● Texto apresentado
==*==
Cavaco obriga Tribunal Constitucional a olhar para a Europa: O Presidente quer que os juizes levem o Tratado Orçamental em consideração, na hora de decidirem sobre os cortes salariais
Não há palpites e a partir de agora é a "roleta russa". Foi assim que um constitucionalista colocou o assunto, interrogado sobre a questão de como poderão decidir os juizes do Tribunal Constitucional relativamente aos dois diplomas que há dois dias têm na mesa para fiscalização preventiva: o que rege os cortes salariais e as condições da sua reversão para os próximos quatro anos e o que estabelece uma contribuição de sustentabilidade, uma espécie de "nova CES", a Contribuição Extraordinária de Solidariedade que esta semana o TC validou à tangente.
Tudo está já oleado para que a dupla decisão seja rápida. Na terça-feira, o Governo enviou uma carta ao Presidente da República justificando o pedido, na quarta este recebeu os diplomas e, na quinta à hora de almoço, os respetivos pedidos presidenciais já tinham dado entrada na secretaria do Palácio Ratton. Pouco depois, era o próprio Tribunal a comunicar que se pronunciará a 14 de agosto, a data limite antes das férias judiciais, que impõem uma redução do número de juizes de 13 para sete, escolhidos de forma aleatória.
"O Tribunal, com vista a preservar a possibilidade de uma decisão em composição plena, vê-se forçado a não esgotar o prazo de 25 dias de que constitucionalmente dispõe, não obstante as extremas dificuldades colocadas pela tramitação simultânea de dois processos desta natureza em tão curto espaço de tempo", lê-se no texto do comunicado. Por iniciativa própria, o Tribunal cortou assim a possibilidade real de uma decisão de consequências pesadas para o Governo poder ser tomada por uma maioria de apenas quatro juizes. "Tinha de evitar-se o absurdo dos turnos", dizia um antigo juiz. No ano passado, foi precisamente uma composição de sete juizes que chumbou, em agosto, a chamada lei de requalificação dos funcionários públicos, que abria a porta ao seu despedimento.
==*==
Dados de relações espaciais:
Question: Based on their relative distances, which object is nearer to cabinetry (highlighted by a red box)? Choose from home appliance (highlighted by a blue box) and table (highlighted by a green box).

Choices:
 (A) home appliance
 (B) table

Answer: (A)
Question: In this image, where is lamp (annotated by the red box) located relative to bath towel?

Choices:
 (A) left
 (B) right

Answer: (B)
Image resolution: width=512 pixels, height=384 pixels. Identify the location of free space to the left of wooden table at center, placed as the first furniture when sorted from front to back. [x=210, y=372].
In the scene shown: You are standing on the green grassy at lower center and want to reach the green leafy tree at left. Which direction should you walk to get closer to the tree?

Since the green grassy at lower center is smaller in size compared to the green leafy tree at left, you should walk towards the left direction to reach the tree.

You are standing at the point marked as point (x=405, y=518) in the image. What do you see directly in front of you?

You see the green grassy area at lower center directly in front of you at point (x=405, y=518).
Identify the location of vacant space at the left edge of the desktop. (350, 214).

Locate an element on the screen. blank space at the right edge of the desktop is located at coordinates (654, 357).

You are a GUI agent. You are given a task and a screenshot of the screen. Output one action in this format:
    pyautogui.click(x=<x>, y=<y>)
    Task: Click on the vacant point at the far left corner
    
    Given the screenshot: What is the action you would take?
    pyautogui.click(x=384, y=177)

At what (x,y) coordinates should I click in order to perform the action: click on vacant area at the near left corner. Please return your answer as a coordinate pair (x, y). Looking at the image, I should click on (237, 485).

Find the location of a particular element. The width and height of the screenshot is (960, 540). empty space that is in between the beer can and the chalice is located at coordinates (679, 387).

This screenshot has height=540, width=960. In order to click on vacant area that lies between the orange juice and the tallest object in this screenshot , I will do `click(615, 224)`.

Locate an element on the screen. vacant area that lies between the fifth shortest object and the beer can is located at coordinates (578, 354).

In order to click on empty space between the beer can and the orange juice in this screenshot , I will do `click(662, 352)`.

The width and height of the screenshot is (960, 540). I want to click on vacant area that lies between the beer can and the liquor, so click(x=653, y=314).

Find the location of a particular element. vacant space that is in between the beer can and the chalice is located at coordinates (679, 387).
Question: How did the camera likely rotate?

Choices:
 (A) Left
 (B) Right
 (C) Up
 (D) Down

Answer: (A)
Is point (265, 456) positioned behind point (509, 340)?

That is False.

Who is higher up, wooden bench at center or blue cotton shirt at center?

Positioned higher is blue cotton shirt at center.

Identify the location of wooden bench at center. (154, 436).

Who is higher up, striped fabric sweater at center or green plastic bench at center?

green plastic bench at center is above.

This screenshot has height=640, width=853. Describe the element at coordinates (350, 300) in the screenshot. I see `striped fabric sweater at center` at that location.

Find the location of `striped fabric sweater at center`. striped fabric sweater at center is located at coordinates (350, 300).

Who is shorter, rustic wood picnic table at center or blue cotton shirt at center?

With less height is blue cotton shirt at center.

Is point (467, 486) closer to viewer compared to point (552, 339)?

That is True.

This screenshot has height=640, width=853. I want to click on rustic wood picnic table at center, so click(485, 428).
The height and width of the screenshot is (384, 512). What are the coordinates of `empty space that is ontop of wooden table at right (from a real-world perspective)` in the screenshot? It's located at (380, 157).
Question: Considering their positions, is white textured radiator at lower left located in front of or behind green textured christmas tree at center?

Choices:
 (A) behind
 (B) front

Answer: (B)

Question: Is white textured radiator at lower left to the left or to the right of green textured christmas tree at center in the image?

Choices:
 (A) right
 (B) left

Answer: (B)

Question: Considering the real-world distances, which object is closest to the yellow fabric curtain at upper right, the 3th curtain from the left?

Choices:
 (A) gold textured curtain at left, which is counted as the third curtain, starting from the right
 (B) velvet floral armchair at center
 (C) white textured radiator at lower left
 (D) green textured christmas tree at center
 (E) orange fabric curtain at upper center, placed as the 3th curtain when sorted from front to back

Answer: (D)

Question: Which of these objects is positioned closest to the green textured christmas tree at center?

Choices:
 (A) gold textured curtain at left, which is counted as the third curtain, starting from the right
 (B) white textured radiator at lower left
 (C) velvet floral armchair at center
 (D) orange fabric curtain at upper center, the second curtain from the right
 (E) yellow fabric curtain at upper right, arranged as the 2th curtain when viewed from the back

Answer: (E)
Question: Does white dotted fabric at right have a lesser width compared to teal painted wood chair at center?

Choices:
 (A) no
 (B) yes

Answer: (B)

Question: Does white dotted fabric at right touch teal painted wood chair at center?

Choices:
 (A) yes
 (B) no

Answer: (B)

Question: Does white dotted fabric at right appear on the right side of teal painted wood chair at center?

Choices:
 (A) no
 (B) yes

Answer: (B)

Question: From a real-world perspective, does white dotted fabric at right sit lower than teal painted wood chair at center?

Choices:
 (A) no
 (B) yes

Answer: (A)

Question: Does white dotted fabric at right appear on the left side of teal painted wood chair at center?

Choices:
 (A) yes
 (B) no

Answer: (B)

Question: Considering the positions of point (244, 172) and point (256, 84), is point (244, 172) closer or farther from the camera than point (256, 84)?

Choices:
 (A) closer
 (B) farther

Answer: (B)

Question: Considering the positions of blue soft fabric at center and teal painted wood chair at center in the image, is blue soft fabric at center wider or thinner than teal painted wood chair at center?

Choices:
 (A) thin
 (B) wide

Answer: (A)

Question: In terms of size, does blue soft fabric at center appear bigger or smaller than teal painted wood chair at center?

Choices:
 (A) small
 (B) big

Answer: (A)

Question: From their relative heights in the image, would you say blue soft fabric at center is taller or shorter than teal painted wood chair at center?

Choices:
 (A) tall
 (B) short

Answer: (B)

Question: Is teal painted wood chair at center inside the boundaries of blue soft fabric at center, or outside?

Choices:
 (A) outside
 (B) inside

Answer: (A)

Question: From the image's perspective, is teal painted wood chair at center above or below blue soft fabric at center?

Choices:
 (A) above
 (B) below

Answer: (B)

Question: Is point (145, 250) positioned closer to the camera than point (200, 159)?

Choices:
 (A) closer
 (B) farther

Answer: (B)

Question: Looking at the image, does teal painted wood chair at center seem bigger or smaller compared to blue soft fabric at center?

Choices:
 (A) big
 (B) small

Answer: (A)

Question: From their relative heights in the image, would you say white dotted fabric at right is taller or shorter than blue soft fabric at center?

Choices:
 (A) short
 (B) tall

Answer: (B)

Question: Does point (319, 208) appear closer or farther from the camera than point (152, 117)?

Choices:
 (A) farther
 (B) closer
==*==
● Enunciado da tarefa
Reproduza sem alterações o trecho da notícia sobre o Tribunal Constitucional que abre com as palavras "Tudo está já" e fecha com "de forma aleatória.".

● Resultado da tarefa
Tudo está já oleado para que a dupla decisão seja rápida. Na terça-feira, o Governo enviou uma carta ao Presidente da República justificando o pedido, na quarta este recebeu os diplomas e, na quinta à hora de almoço, os respetivos pedidos presidenciais já tinham dado entrada na secretaria do Palácio Ratton. Pouco depois, era o próprio Tribunal a comunicar que se pronunciará a 14 de agosto, a data limite antes das férias judiciais, que impõem uma redução do número de juizes de 13 para sete, escolhidos de forma aleatória.